日本人が知らない南シナ海の「いまそこにある危機」 日米比首脳会談で試される同盟への覚悟
日本とアメリカ、アメリカとフィリピンは条約で同盟関係にある。3カ国の関係の中でミッシングリンクだった日本とフィリピンについて、岸田首相は2023年11月のフィリピン訪問で事実上、両国関係を「準同盟」に格上げする意向を示した。
その柱は、自衛隊とフィリピン軍が共同訓練をする際の入国手続きなどを簡略化する「円滑化協定」(RAA)だ。マニラでのマルコス大統領との会談で正式交渉に入ることで合意した。

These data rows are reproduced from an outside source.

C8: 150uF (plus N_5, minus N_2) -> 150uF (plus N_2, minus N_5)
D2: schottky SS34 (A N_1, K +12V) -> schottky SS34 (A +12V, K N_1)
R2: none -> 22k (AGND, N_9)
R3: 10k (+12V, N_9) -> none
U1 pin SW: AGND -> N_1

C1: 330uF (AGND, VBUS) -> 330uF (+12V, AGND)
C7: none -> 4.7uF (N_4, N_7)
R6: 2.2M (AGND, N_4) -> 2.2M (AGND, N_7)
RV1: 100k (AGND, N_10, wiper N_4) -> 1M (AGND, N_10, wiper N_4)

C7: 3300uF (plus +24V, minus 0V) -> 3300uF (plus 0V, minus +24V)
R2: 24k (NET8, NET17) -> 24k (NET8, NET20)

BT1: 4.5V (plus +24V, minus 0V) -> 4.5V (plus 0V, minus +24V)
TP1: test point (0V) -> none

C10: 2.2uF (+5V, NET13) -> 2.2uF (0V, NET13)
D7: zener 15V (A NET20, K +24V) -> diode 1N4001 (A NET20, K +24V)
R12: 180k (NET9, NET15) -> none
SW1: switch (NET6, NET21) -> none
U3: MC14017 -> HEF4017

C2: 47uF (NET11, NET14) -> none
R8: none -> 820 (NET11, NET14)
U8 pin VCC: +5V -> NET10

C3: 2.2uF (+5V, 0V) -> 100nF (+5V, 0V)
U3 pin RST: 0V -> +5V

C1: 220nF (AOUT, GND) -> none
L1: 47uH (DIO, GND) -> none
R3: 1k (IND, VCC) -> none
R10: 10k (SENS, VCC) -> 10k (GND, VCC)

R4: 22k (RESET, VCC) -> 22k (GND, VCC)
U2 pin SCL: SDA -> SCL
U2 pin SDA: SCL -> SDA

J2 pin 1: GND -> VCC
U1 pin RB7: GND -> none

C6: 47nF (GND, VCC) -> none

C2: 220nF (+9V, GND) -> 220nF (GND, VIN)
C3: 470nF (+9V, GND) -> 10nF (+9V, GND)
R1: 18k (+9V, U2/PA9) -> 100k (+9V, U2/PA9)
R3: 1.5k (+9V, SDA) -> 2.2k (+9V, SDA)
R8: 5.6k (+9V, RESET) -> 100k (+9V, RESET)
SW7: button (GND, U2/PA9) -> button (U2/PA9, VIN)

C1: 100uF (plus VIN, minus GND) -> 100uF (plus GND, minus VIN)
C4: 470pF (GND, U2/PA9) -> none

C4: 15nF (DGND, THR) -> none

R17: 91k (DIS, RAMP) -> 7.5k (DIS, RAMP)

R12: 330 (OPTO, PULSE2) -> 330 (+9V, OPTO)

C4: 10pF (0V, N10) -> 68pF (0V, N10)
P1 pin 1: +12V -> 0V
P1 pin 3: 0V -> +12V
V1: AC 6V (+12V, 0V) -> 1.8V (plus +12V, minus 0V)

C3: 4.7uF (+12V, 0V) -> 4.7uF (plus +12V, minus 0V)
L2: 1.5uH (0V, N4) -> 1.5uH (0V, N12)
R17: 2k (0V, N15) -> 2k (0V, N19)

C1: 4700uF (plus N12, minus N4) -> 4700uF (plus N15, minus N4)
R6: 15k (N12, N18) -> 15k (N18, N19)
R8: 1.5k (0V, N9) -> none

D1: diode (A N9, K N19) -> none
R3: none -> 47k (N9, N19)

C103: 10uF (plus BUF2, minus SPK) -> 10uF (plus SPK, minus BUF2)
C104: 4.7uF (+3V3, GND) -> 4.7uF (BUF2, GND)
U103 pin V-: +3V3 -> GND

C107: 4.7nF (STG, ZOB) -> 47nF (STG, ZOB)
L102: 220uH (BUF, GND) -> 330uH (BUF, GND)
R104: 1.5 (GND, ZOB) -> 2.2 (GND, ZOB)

さらに日本が「同志国」に軍の装備品などを無償提供する「政府安全保障能力強化支援(OSA)」の枠組みで初めて、沿岸監視レーダーを贈与すると表明した。
さらにアメリカ軍とフィリピン軍がフィリピン国内で実施する軍事演習「バリカタン」に2024年、自衛隊が本格的に参加する方向で調整が進む。3カ国による海上合同演習の定例化も今回の3者会談で議題に上るとみられる。
いつ死者が出ても不思議はない
「3国(準)同盟」のテーマは主に2つ、台湾と南シナ海だ。2027年危機などとも言われる台湾海峡問題は、米中間最大の懸念事項であり、アメリカ軍基地を沖縄に集中させる日本にとっても喫緊の課題だ。
だが、とりあえずいま緊迫しているのは南シナ海である。マルコス大統領が押っ取り刀で駆けつけるのも自国の鼻先でこれまでにない脅威にさらされているとの認識があるからだ。
フィリピンは排他的経済水域(EEZ)内にあるアユンギン礁に老朽軍艦を意図的に座礁させ、海兵隊員を駐留させて実効支配の拠点としているが2023年来、同艦への補給を試みるフィリピン艦船への中国の妨害がエスカレートしている。
2024年3月23日には、フィリピン海軍がチャーターした補給船に対して中国海警船2隻が約1時間にわたって放水砲の発射を続けて航行不能に追い込み、乗員4人が負傷した。
補給船には日本が供与した44メートル級巡視船2隻がつき、海軍の艦船も2隻が後方で待機したが、中国の妨害を防ぐことはできなかった。負傷者が出たのは3月5日の前回補給に続き2度目だ。フィリピンでは強硬さを増す中国の対応に「いつ死者が出てもおかしくない」との危惧が広がっている。